Moreover, in a primary runoff election such as today's, the opportunity to make a difference is magnified many times by the low turnout: When only 5 to 10 percent of voters come out - as Board of Elections Director Lynn Bailey sadly predicts for today - a few people can make a huge difference.

2. It's an inconvenience or takes too long.

Let's take the latter first: It won't take but a couple minutes, and only seconds once you get to voting. There won't be many lines today, for sure.

As for the former - that it's an inconvenience: Have we become so lazy in 21st century America that we can't lift a finger to help the country or the community along by acting like involved citizens once in awhile? Let's hope not.

3. Politics bores me; I don't know whom to vote for anyway.

Well, for one thing, politics is about what you believe; it's about shaping your community and country. How can that possibly be boring? Besides, if you've ever actively supported a candidate or hung around a campaign headquarters on election night, you'd never call it boring.

As for knowing whom to vote for, the evidence is all around you. The media have reported on various races extensively.
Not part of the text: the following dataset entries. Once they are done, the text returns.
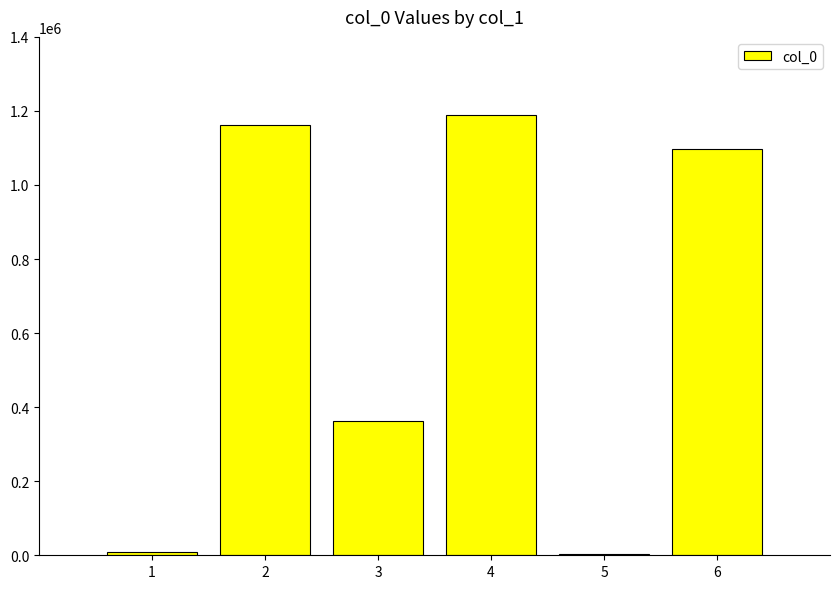

What is the sum of all values?

3823020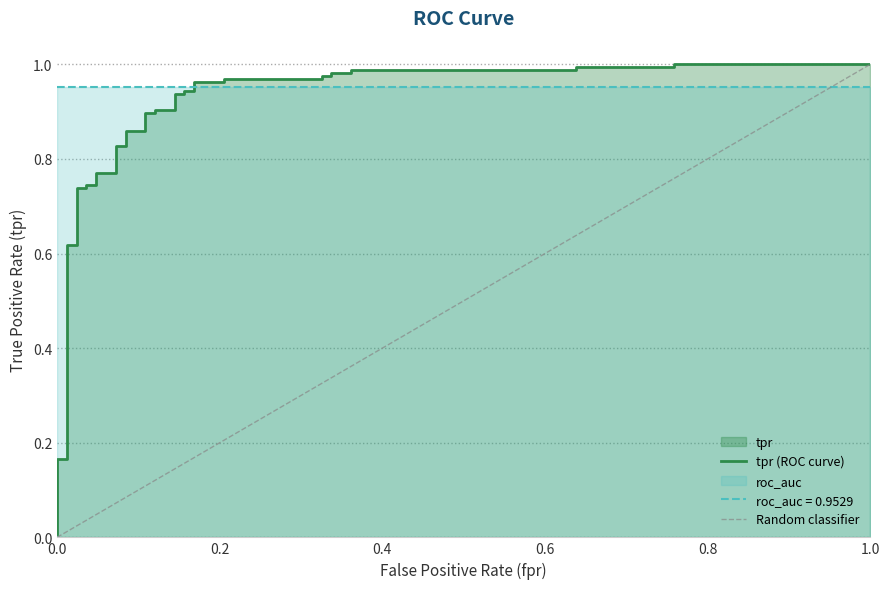

Is it true that the value at 0.4 is 0.0?

False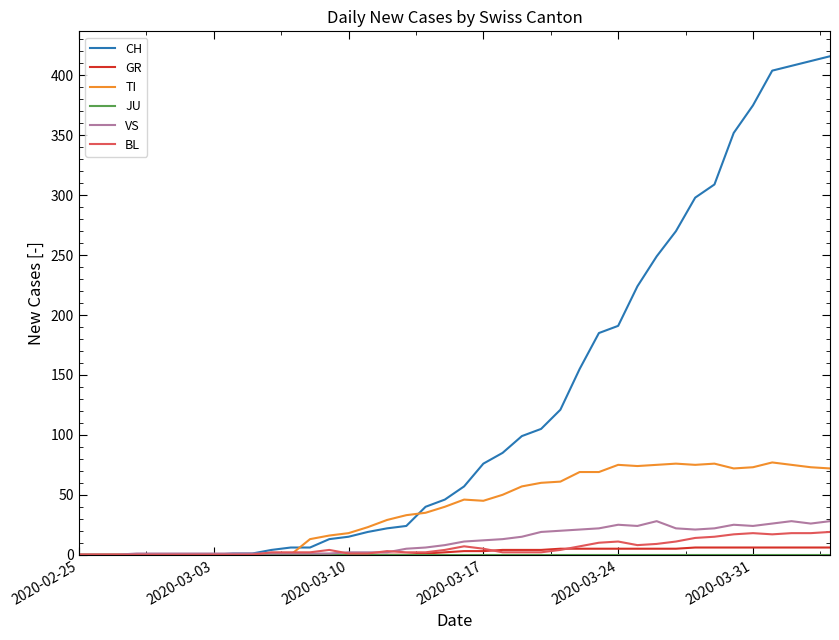

Which series has the largest range (max minus min)?

CH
And most voters are getting more mailings and calls than they know what to do with.

We at the Chronicle editorial department are privileged to meet most of the candidates, and often make endorsements - except that we normally don't do so in primary races, allowing the parties to nominate whomever they choose.

But occasionally there's no general-election opposition, and we step in and speak our piece in the primary. That's the case with today's primary runoff in state representative District 122. We are excited to endorse the Rev. Hardie Davis. He is an energetic young pastor in south Augusta who is already deeply involved in civic and spiritual life - and who will raise the city's level of representation in Atlanta.

Please vote for Hardie Davis for District 122 representative.

But for goodness' sake, please vote.